DeIdentification.FileConfig
— Type.FileConfig(name, filename, colmap, rename_cols)
Structure containing configuration information for each datset in the configuration YAML file. The colmap contains mapping of column names to their deidentification action (e.g. hash, salt, drop).
DeIdentification.dateshift_val!
— Method.dateshift_val!(dicts, val, pid)
Dateshift fields containing dates. Dates are shifted by a maximum number of days specified in the project config. All of the dates for the same primary key are shifted the same number of days. Of note is that missing values are left missing.
DeIdentification.deid_file!
— Method.deid_file!(dicts, file_config, project_config, logger)
Reads raw file and deidentifies per file configuration and project configurationg. Writes the deidentified data to a CSV file and updates the global dictionaries tracking identifier mappings.

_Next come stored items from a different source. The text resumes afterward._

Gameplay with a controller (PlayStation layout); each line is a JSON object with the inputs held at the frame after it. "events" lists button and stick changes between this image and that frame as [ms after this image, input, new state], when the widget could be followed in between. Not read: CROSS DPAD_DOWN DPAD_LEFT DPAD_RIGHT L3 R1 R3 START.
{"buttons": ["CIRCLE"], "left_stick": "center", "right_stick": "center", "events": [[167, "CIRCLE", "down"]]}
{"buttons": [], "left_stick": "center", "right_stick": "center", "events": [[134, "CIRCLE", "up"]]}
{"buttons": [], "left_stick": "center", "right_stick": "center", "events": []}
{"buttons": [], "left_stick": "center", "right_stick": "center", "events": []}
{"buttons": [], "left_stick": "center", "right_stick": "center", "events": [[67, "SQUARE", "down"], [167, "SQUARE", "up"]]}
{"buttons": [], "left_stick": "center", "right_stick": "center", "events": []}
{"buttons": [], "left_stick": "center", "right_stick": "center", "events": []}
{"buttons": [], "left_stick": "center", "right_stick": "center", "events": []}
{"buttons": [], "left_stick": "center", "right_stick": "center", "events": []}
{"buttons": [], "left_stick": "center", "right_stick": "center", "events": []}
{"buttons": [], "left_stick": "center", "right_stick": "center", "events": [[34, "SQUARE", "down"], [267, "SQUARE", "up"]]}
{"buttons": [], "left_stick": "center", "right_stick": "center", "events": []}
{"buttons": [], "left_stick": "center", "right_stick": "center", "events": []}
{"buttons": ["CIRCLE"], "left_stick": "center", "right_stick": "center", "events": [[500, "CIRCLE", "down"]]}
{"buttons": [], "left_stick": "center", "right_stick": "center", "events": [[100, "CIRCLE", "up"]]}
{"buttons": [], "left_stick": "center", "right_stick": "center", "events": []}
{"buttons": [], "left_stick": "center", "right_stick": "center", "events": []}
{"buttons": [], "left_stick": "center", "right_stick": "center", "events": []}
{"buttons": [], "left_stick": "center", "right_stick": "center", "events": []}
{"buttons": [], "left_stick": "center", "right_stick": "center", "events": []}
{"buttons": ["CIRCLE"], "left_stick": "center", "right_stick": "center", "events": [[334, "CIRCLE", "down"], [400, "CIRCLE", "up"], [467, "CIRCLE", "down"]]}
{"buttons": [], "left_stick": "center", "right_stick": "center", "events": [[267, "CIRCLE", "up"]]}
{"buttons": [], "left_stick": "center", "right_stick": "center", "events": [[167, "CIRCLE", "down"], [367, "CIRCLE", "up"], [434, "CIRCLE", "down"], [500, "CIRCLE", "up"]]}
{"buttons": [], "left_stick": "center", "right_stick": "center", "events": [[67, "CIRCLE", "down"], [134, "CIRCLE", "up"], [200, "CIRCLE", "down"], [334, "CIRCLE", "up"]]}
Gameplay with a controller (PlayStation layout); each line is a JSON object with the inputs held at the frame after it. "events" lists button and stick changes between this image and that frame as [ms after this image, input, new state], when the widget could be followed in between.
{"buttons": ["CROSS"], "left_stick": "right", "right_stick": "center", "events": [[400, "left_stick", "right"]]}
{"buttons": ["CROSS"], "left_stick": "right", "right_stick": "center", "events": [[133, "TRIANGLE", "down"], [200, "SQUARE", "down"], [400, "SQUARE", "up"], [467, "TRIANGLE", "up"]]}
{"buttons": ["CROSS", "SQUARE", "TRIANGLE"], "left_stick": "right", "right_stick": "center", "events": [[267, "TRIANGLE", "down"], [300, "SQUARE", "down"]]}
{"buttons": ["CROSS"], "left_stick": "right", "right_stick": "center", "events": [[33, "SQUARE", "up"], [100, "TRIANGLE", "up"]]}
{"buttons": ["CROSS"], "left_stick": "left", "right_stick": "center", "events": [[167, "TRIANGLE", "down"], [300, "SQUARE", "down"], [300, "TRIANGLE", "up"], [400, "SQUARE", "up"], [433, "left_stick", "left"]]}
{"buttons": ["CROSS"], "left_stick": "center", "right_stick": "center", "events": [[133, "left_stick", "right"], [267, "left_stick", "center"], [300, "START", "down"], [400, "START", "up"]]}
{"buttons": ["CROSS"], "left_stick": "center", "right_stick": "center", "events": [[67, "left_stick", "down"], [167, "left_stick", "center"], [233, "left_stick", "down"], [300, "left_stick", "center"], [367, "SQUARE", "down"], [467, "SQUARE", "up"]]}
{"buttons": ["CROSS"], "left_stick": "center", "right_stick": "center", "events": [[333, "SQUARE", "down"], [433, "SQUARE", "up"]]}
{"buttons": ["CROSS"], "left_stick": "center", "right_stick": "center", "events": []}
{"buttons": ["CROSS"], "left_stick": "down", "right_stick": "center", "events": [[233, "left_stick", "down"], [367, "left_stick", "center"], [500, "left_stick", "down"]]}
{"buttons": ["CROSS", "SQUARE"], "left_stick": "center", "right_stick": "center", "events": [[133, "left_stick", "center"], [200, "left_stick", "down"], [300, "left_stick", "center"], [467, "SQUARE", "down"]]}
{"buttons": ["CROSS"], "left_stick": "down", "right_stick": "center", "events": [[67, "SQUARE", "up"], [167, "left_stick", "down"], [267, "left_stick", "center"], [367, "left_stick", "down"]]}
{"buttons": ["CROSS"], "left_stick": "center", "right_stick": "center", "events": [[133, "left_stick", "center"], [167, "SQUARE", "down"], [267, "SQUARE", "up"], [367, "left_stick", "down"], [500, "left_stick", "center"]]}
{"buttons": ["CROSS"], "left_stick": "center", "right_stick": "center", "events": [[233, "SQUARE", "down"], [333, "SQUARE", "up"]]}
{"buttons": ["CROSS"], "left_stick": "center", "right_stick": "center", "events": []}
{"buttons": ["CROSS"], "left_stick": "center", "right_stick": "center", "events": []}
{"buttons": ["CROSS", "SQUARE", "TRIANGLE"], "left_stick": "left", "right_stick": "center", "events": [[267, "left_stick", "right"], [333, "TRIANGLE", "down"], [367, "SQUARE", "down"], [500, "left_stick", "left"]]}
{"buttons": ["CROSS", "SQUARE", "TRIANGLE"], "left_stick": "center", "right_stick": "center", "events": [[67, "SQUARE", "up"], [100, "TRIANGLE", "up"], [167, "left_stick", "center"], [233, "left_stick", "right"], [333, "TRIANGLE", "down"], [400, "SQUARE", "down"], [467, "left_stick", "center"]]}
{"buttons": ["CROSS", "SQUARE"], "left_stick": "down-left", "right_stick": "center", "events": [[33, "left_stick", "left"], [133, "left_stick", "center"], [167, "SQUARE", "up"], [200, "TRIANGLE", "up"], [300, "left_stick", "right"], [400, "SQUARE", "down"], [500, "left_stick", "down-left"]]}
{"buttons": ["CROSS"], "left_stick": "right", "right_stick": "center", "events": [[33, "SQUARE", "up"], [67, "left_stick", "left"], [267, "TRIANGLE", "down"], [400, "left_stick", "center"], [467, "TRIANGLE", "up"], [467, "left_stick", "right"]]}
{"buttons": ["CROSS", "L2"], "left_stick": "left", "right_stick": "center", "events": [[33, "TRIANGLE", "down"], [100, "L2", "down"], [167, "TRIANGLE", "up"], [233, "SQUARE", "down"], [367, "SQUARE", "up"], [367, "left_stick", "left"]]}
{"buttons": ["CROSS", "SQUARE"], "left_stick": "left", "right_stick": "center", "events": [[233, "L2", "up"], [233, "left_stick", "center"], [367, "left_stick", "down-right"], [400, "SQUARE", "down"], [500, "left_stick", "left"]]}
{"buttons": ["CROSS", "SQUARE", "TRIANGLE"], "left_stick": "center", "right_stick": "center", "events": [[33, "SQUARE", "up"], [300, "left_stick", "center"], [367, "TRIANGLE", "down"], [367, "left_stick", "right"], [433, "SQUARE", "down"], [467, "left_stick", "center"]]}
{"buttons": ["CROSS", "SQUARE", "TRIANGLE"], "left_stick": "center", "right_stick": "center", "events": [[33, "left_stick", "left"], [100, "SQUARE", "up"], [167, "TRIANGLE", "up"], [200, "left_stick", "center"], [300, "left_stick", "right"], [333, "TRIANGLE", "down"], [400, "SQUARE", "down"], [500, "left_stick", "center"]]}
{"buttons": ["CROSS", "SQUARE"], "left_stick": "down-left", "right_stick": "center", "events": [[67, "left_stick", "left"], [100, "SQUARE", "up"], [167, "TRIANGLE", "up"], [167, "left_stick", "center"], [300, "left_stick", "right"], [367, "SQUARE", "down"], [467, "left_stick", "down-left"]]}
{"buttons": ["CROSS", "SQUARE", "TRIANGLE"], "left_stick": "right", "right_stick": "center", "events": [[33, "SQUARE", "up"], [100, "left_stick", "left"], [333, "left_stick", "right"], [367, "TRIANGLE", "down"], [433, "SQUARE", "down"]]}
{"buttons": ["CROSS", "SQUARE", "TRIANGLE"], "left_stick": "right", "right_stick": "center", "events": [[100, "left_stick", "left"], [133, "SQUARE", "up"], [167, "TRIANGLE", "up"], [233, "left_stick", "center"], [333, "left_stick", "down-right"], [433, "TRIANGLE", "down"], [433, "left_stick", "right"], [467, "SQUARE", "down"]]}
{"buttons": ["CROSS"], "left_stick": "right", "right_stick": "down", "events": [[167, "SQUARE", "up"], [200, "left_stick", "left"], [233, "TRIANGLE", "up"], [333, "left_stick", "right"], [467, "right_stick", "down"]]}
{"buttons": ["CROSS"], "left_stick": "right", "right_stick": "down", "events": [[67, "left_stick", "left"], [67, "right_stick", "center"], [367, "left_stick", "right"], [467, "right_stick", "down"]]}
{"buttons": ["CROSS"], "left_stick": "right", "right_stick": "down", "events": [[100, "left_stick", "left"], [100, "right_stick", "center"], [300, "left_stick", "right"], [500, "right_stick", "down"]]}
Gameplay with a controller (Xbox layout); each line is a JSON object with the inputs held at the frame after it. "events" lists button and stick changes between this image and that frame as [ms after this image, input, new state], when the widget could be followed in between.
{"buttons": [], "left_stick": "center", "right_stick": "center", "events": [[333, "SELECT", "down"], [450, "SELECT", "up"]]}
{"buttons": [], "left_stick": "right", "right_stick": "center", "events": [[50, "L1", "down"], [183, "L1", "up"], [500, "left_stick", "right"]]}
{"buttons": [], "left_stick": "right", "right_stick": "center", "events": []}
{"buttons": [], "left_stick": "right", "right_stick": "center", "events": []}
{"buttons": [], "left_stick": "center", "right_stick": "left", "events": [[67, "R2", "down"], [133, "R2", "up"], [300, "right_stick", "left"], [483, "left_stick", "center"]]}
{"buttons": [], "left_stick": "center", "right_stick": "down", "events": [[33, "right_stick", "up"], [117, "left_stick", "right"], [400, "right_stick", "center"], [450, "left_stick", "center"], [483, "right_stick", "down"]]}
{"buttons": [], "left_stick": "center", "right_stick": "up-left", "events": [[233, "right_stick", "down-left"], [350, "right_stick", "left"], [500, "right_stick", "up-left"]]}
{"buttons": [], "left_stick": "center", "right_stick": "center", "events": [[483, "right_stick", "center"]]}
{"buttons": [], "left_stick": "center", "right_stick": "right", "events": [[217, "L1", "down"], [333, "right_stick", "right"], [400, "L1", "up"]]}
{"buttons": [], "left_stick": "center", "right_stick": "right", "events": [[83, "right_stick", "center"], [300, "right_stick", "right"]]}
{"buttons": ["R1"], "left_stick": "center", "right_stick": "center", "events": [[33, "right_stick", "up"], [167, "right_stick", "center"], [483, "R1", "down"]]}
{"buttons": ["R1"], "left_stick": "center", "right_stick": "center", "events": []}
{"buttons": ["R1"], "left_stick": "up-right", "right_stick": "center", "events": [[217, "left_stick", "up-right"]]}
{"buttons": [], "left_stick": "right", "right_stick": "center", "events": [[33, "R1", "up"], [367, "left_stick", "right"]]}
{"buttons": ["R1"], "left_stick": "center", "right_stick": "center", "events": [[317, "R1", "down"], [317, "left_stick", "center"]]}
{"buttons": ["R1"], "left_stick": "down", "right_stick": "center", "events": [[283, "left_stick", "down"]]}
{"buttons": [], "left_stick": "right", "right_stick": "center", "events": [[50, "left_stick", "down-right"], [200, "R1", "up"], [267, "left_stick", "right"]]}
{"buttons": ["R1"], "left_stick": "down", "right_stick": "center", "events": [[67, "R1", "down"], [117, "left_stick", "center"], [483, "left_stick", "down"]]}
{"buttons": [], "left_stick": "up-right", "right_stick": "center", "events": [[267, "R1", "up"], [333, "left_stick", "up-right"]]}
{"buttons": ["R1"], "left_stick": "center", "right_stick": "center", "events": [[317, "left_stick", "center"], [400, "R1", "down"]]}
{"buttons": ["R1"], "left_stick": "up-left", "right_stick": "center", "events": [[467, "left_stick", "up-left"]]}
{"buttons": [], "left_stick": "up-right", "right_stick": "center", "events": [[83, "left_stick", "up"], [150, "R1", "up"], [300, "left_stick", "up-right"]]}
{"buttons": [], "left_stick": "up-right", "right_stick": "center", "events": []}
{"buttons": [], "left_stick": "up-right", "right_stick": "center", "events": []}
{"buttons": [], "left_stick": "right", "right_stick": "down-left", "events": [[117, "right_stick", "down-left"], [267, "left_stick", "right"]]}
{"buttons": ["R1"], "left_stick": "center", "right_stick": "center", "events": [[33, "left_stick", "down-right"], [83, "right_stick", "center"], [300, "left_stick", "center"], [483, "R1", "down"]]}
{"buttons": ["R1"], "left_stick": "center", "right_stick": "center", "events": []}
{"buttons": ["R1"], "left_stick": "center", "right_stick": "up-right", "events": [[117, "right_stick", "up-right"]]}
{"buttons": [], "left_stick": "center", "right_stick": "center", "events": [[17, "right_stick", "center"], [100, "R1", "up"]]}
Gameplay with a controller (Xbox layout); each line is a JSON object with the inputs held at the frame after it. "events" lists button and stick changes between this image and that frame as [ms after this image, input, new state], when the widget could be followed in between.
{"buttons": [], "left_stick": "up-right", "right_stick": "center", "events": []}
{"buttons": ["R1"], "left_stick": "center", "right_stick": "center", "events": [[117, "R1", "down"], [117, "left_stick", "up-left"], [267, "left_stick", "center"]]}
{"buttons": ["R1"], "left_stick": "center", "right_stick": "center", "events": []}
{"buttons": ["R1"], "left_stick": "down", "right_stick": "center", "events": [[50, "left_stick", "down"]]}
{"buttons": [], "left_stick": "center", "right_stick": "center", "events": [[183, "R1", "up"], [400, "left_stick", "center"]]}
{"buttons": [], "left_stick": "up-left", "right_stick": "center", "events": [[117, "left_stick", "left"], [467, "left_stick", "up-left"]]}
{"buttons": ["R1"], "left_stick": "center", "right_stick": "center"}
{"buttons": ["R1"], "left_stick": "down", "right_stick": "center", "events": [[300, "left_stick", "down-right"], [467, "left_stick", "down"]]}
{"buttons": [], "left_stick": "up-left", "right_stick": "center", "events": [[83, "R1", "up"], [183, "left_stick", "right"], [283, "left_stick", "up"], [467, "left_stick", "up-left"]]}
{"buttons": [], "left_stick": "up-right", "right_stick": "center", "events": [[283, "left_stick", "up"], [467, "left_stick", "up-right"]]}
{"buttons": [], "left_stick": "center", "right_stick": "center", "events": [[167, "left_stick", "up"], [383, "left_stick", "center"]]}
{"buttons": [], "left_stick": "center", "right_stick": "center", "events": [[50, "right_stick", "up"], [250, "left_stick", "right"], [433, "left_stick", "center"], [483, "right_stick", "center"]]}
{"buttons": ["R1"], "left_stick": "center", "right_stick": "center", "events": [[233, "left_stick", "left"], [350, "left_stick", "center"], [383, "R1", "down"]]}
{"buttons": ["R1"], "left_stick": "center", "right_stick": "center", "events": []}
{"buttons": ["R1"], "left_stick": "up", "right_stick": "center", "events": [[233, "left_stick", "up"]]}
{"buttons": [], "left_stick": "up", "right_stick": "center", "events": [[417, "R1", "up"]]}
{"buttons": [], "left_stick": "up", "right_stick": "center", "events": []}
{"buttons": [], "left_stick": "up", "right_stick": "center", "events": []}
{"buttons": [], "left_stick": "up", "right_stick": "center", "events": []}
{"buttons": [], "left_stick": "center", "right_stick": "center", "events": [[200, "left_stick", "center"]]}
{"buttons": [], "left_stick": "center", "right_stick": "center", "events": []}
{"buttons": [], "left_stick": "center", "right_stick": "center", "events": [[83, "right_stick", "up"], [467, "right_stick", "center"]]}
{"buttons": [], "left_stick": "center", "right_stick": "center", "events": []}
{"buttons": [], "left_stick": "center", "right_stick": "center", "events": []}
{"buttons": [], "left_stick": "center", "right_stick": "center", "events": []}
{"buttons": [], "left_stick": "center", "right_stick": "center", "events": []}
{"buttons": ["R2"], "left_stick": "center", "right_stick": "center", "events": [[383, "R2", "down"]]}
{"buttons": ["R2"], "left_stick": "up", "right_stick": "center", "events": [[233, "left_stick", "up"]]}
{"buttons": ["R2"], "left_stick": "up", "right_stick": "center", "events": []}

DeIdentification.getcurrentdate
— Method.getcurrentdate()
Returns the current date as a string conforming to ISO8601 basic format.
This is used to generate filenames in a cross-platform compatible way.
DeIdentification.hash_salt_val!
— Method.hash_salt_val!(dicts, val, pid)
Salt and hash fields containing unique identifiers. Hashing is done in place using SHA256 and a 64-bit salt. Of note is that missing values are left missing.
DeIdentification.setrid
— Method.setrid(val, dicts)
Set the value passed (a hex string) to a human readable integer. It generates a new ID if the value hasn't been seen before, otherwise the existing ID is used.
DeIdentification.write_dicts
— Method.write_dicts(deid_dicts)
Writes DeIdDicts structure to file. The dictionaries are written to josn. The files are written to the output_path
specified in the configuration YAML.
DeIdentification.write_yaml
— Method.write_yaml(file::String, yml::AbstractDict)
Recursively writes YAML object to file. A YAML object is a dictionary, which can contain arrays of YAML objects. See YAML.jl for more on format.